Give the number of lines containing "What" in this listing, with no other words.

-- Opening Marker --

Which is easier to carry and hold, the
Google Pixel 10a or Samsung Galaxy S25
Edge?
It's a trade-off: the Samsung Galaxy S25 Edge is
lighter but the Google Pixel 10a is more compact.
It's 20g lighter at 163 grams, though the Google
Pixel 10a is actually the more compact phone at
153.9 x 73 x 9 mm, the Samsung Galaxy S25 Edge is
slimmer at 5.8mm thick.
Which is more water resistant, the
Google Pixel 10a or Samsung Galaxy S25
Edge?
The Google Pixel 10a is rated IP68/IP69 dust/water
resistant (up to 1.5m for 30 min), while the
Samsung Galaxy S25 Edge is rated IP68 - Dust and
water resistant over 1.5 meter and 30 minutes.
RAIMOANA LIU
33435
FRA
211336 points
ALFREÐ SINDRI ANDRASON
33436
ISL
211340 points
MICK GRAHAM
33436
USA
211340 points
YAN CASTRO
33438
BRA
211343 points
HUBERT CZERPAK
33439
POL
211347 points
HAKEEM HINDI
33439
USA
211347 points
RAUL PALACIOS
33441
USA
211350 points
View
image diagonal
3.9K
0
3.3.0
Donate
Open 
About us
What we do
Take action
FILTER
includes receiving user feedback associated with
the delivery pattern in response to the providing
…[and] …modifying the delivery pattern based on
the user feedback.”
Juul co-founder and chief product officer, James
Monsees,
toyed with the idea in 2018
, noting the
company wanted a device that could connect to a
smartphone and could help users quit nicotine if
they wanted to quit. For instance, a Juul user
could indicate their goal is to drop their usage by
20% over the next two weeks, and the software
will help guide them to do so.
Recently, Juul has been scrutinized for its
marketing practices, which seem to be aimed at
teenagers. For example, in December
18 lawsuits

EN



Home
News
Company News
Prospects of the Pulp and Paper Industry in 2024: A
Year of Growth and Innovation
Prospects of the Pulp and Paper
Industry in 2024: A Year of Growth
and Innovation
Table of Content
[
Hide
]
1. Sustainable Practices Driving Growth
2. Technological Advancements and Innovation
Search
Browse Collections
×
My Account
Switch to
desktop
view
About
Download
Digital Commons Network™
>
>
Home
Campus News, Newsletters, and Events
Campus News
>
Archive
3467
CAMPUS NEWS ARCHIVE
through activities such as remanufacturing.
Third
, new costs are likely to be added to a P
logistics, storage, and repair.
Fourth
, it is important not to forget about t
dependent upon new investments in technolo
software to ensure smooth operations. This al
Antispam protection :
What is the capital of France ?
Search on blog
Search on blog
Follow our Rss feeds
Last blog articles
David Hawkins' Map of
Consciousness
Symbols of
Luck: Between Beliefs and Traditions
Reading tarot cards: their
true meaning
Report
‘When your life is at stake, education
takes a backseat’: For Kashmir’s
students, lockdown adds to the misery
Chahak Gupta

-- Closing Marker --

**Output of the exercise:**
2